_Exercise goal_. Nothing but the lines below between the line holding "voor de hiervoor genoe" and the line holding "rund 40 Teilnehmerinnen und", inclusive, should appear in the answer, each set down exactly.

○ ○ ○

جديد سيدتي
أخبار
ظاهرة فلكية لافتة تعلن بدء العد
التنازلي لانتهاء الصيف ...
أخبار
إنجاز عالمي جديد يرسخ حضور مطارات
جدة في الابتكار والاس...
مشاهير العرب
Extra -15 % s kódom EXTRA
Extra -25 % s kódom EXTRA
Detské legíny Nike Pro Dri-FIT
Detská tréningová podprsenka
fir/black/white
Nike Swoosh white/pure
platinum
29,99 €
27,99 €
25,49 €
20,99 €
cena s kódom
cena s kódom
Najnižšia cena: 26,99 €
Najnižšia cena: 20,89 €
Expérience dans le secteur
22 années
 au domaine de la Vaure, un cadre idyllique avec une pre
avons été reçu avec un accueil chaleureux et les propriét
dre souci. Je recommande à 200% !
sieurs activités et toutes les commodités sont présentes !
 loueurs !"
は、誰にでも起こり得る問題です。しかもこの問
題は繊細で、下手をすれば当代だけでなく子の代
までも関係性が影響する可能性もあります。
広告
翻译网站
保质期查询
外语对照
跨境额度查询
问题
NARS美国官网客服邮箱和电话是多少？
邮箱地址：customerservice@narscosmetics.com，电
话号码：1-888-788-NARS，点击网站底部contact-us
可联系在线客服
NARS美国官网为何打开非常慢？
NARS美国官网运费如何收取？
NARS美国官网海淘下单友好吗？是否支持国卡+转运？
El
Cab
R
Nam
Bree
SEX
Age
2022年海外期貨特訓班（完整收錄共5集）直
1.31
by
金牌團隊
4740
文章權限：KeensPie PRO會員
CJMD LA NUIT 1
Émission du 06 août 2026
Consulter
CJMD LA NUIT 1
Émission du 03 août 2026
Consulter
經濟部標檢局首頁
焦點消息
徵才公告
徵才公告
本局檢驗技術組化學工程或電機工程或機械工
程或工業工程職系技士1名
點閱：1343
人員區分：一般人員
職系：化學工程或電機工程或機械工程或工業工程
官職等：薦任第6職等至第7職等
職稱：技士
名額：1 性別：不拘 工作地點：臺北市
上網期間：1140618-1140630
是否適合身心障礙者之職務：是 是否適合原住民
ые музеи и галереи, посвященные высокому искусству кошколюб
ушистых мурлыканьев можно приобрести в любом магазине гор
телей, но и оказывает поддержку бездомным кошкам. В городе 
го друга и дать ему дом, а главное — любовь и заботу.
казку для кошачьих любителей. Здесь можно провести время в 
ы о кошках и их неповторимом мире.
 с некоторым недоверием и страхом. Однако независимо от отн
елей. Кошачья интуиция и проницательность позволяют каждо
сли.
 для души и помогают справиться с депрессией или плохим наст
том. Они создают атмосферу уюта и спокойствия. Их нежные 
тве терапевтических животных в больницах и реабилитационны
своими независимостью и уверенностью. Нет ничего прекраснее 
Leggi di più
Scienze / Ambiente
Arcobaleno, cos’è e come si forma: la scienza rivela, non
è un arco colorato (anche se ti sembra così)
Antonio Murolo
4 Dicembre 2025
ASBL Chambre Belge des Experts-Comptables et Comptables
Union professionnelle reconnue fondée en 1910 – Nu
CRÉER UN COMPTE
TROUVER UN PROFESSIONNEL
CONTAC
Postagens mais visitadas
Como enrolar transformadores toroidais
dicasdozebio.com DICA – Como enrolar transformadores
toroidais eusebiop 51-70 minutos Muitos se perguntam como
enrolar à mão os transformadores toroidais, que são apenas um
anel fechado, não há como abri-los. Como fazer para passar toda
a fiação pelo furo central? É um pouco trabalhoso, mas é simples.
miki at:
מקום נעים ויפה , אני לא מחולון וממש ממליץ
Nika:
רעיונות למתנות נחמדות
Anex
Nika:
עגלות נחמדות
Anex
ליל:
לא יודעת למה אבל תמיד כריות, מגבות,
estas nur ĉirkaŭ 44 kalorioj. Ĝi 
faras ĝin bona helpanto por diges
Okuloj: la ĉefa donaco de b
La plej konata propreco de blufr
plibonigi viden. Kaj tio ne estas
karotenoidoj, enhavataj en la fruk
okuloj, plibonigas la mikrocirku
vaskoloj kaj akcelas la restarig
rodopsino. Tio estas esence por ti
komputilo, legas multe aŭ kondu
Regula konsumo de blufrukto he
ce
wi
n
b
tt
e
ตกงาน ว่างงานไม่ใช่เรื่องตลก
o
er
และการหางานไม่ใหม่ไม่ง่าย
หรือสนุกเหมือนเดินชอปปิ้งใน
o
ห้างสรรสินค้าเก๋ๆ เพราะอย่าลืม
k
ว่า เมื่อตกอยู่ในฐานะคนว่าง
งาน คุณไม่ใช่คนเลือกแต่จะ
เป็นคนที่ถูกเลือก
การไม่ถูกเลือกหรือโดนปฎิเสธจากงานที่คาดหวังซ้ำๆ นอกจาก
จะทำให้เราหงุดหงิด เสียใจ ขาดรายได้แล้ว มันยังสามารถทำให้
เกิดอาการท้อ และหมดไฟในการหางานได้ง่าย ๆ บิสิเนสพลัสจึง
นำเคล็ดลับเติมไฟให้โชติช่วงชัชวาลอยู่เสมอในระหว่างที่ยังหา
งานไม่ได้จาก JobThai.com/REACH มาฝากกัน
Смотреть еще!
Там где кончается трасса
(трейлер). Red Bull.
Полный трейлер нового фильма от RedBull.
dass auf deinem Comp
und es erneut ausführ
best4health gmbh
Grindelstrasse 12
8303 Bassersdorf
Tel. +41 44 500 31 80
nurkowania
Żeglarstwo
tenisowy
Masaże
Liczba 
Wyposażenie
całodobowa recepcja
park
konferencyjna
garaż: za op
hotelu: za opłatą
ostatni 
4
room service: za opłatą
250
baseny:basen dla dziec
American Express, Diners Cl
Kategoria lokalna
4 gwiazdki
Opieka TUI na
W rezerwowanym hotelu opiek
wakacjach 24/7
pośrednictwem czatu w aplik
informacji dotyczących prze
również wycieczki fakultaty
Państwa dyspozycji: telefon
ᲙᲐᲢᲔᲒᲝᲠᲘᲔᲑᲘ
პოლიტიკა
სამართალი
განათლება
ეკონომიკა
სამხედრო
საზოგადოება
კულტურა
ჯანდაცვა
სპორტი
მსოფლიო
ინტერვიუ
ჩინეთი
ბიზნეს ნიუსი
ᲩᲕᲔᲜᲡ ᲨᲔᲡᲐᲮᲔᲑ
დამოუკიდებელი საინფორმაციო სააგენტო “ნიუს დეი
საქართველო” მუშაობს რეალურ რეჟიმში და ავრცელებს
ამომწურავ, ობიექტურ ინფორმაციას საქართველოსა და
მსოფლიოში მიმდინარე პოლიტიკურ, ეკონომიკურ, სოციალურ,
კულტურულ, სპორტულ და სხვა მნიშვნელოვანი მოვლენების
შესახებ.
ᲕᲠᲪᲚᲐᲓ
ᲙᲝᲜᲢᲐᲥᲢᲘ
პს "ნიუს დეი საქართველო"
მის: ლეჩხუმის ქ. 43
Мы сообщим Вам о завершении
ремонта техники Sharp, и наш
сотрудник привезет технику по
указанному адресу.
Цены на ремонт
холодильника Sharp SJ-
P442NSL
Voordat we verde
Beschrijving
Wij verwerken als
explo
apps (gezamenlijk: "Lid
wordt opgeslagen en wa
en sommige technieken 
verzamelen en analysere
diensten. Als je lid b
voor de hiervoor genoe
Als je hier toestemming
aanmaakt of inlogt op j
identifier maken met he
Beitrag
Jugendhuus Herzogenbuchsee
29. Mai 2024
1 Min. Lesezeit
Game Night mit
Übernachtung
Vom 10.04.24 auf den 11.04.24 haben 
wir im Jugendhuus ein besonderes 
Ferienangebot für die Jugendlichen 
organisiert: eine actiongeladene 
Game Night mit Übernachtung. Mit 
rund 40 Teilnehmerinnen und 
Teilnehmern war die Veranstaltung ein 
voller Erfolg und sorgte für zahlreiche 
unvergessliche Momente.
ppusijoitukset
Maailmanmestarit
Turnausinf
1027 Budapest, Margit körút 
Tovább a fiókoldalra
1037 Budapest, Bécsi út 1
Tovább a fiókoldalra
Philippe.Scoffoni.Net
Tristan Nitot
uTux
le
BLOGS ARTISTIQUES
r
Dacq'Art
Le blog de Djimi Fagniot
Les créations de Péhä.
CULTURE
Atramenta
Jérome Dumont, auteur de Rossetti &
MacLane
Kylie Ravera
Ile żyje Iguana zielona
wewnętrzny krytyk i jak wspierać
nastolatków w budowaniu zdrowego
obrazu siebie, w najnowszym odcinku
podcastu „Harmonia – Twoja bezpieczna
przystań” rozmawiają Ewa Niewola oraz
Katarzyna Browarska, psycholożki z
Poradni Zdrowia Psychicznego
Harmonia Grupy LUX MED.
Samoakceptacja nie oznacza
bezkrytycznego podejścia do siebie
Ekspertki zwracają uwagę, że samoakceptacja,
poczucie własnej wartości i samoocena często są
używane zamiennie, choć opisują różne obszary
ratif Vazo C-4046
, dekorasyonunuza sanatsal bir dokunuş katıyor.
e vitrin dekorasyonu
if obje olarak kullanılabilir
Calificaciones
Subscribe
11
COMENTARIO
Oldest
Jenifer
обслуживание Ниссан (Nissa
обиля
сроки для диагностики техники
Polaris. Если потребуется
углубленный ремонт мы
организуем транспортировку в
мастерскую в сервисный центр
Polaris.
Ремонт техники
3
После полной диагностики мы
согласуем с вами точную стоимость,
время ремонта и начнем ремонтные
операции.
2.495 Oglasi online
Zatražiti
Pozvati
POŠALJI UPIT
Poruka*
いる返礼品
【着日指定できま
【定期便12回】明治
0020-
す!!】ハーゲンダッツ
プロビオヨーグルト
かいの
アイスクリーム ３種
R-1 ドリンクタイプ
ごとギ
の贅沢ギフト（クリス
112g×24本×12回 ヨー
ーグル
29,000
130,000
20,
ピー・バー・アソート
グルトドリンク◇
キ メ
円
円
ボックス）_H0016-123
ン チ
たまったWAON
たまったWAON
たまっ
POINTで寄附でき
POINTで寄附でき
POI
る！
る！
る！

○ ○ ○

_Task result_.
voor de hiervoor genoe
Als je hier toestemming
aanmaakt of inlogt op j
identifier maken met he
Beitrag
Jugendhuus Herzogenbuchsee
29. Mai 2024
1 Min. Lesezeit
Game Night mit
Übernachtung
Vom 10.04.24 auf den 11.04.24 haben 
wir im Jugendhuus ein besonderes 
Ferienangebot für die Jugendlichen 
organisiert: eine actiongeladene 
Game Night mit Übernachtung. Mit 
rund 40 Teilnehmerinnen und 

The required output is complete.